## 原文
------------------------------------
案头的红纸饱蘸着浓浓的墨汁,一幅、两幅、三幅……村民们闻讯赶来,争着抢着让 他帮忙写对联。那天,尚立富写了近百幅对联,手腕累得抬不起来。
大叔给尚立富端上了一碗热腾腾的白面,菜是几个刚煮好的土豆……
大叔家有三个孩子,大儿子上到二年级时就因为没钱而辍学了。两个小儿子正跪在炕 上写作业。尚立富送给他们两支圆珠笔,看得出他俩特高兴,在正面已经写满字的练习 本的背面认真写着。
“再穷不能穷教育”,当尚立富即将离开遮阳山时,瞥见了学校土墙上用石灰粉写的 标语。
是贫穷导致了教育落后,还是教育落后导致了贫穷?
两个问号没有现成的答案,他想,也许,再走更远的路,就会有答案。
1999年6月,为了考察比较西部与东南沿海的教育状况,尚立富打工3个月换来了两千 元钱。然后,他骑自行车开始了自己的东部之行,希望可以从教育发达地区“取经”传 授给西部。
三次远行,尚立富共走了16个省(直辖市)、110多个县,行程三万多里。
------------------------------------
## 待做任务
• 1. 把原文里从含有“案头的红纸饱蘸着浓浓的墨汁,一幅、两幅、”的词句开始、到“两个问号没有现成的答案,他想,也许,再走更远的路,就会有答案。”为止的那一段原样重写出来。
• 2. 根据原文回答:
(a) 那天尚立富写了多少幅对联?
(b) 1999年6月,尚立富打工几个月,换来了多少钱?
(c) 三次远行,尚立富一共走了多少个省(直辖市)?

## 记录摘录
------------------------------------
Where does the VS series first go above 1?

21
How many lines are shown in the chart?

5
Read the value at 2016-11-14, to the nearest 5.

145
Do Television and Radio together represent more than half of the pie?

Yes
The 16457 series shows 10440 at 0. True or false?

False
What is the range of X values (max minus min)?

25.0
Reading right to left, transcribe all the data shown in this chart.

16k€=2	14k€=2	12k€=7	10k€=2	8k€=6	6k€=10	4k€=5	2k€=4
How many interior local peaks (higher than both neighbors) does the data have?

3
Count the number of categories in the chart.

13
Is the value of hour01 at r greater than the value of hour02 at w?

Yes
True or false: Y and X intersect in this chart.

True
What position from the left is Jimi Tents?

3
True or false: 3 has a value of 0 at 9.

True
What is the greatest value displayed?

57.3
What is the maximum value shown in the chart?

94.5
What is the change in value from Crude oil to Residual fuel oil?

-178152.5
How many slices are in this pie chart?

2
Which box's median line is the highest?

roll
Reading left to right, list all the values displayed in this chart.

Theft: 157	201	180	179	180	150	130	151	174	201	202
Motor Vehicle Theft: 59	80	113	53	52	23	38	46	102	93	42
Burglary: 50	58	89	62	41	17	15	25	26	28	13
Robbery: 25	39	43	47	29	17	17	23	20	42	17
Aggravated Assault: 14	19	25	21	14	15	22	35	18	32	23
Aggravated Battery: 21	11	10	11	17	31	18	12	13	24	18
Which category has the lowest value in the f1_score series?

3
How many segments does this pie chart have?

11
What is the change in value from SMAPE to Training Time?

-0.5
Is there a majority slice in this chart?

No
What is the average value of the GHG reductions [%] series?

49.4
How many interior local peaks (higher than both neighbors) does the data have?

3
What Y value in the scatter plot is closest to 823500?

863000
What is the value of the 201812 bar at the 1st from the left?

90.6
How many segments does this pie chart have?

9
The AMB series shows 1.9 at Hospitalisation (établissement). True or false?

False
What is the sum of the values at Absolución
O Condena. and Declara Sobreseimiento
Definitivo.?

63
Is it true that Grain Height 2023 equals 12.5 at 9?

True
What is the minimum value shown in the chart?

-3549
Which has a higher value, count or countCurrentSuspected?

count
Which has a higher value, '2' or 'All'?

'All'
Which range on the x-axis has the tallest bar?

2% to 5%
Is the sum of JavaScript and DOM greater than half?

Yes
------------------------------------
## 参考答案
• 1.
案头的红纸饱蘸着浓浓的墨汁,一幅、两幅、三幅……村民们闻讯赶来,争着抢着让 他帮忙写对联。那天,尚立富写了近百幅对联,手腕累得抬不起来。
大叔给尚立富端上了一碗热腾腾的白面,菜是几个刚煮好的土豆……
大叔家有三个孩子,大儿子上到二年级时就因为没钱而辍学了。两个小儿子正跪在炕 上写作业。尚立富送给他们两支圆珠笔,看得出他俩特高兴,在正面已经写满字的练习 本的背面认真写着。
“再穷不能穷教育”,当尚立富即将离开遮阳山时,瞥见了学校土墙上用石灰粉写的 标语。
是贫穷导致了教育落后,还是教育落后导致了贫穷?
两个问号没有现成的答案,他想,也许,再走更远的路,就会有答案。

• 2.
(a) 近百幅。
(b) 打工3个月,换来两千元钱。
(c) 16个省(直辖市)。